Recently, many scholars and critics in children's and young adult literature are noting that an author carries the weight of their book, but there are others who play significant roles in a book getting published. 

In her Acknowledgements, Rocklin tells us her agent is Erin Murphy, and her editors are Susan Van Metre and Maggie Lehrman. From my point of view, their knowledge of Native peoples is lacking and contributed to the failures throughout LOVE, PENELOPE. Some will feel that the content of this thread and naming the agent/editors is "shaming" them publicly and that I should have written to them privately. 

Contacting them privately would help them, but it wouldn't help all the librarians who are selecting and deselecting books in their collections, and it wouldn't help teachers who, if they read this thread, might decide not to use the book. This review is not a "call" for the book to be withdrawn from shelves. It is criticism. It is not censorship. 

Criticism is not censorship. It is something writers study to improve their writing. I hope it proves useful to others.

4 comments:

Mrs. Marshall said...

Thank you so much for this. I am only halfway through the review, but I totally get what you are saying. And I just know that I would not have picked up on any this. Working on getting there, but not there yet.



Mrs. Marshall said...

Done reading and yes on this:

"Contacting them privately would help them, but it wouldn't help all the librarians who are selecting and deselecting books in their collections, and it wouldn't help teachers who, if they read this thread, might decide not to use the book. This review is not a "call" for the book to be withdrawn from shelves. It is criticism. It is not censorship."
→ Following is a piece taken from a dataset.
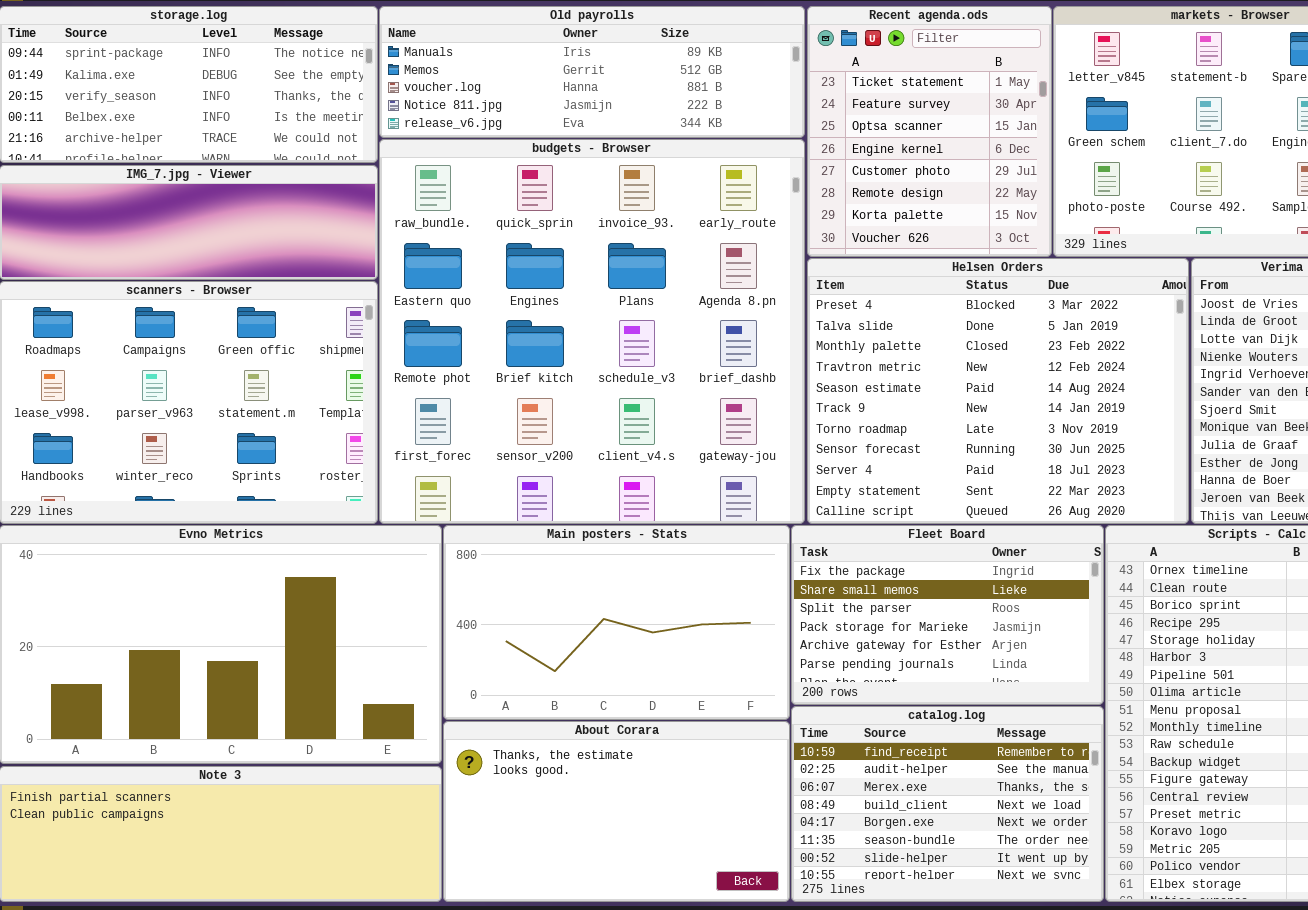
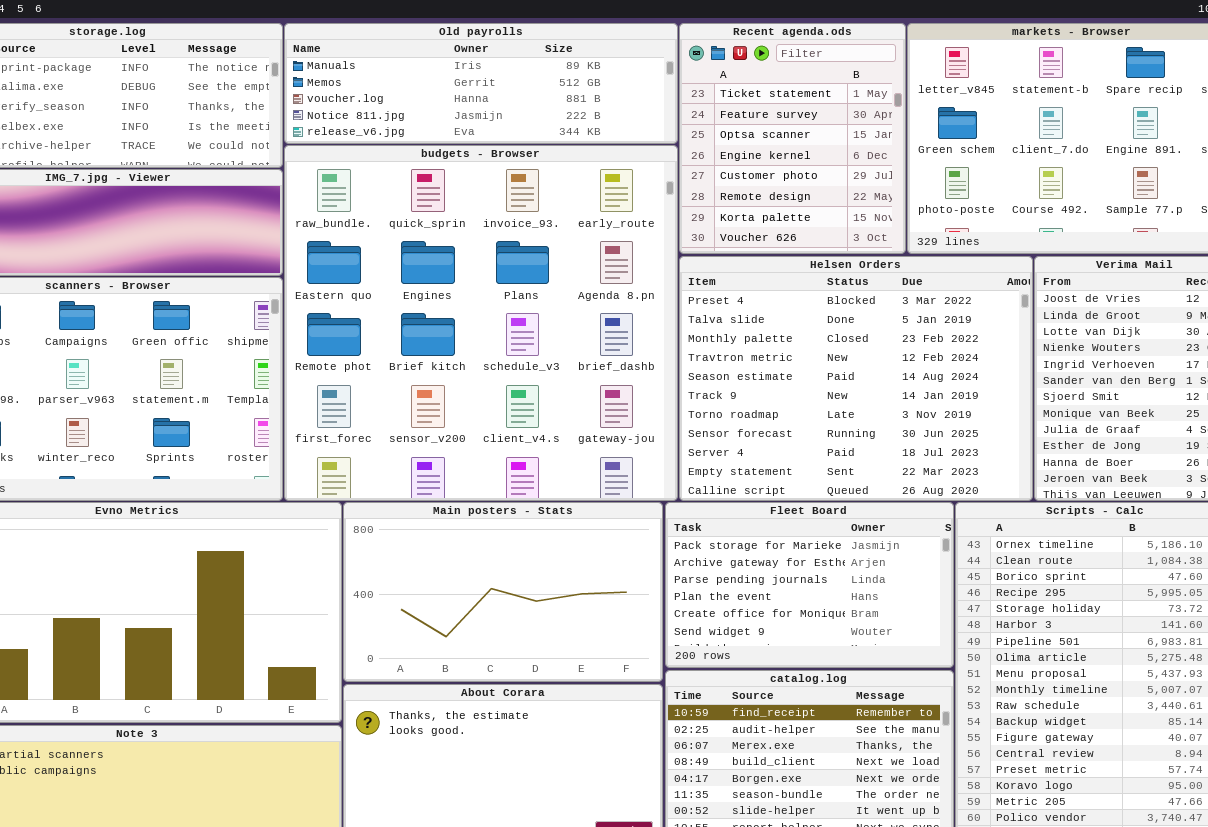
Fleet Board: [791,525,1104,705] -> [665,502,954,668], scrolled down 3 rows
And the author and editors shouldn't feel shamed. This is a learning opportunity and the best way to take that in is...listen...and don't respond with "Yes, but..."

Jean Mendoza said...

As I read your review, I got to thinking about unreliable narrators in fiction for young people, in general. For me as a fiction reader, when apparently factual information about Native people and identity comes from a narrator who hasn't been straightforward about facts of her own life -- that makes it hard to trust whatever actual information the author tries to present about those things.

If the narrator discovers the errors of her ways and sets things right, I suppose that problem could be taken care of, maybe. Or if the reader already knows enough to say, "Hey wait a minute." But especially if resolution/counterpoint is absent, a narrator's mistakes/misunderstandings/lies can get jumbled w/actual new info in a reader's mind. That doesn't seem helpful.

As I said, these thoughts aren'tt specific to this book. I know we are supposed to trust young readers to sort out what the problems are and what the facts are. But even adult readers often lack context & background related to Native people & issues. Will be thinking more about this!

Mike M said...

Thanks for another fine point-by-point review. I grew up in Ohlone Country, though it was taught as Costanoan back in my school days (yes--we did those mission projects; yes, we rode past the horrendous Junipero Serra sculpture on trips to the City), so I might have been intrigued by this book if I saw it on the library shelf. Now I might have to seek it out, to see for myself if it belongs on the "yuck shelf" in my mind.

Something authors and publishers might want to be more careful about is watching all the angles when they try to tick off too many check-boxes. Your critique covers the "Native heritage" check-box -- looks like a "Fail". As far as we can tell from your review, it seems like the "LGBTQA-Two-Moms" check-box may be a "Pass" for normal background. The third check-box, for "Adoptee identity" is the one that intrigues me, even though the first "Fail" renders it moot.

It sounds to me (again based on your review, which was not concerned with this issue) like the lies, the shame, the borrowing, the stealing, the re-thinking, the embracing, rejecting and all-around-confusion involved in building a transracial adoptee's identity may be accurate. I'll have to read it and see. Honestly though she'd need to be a really well-drawn unreliable narrator to pull it off successfully, and not likely in a children's novel, rare even in adult fiction like Hobson's Where the Dead Sit Talking.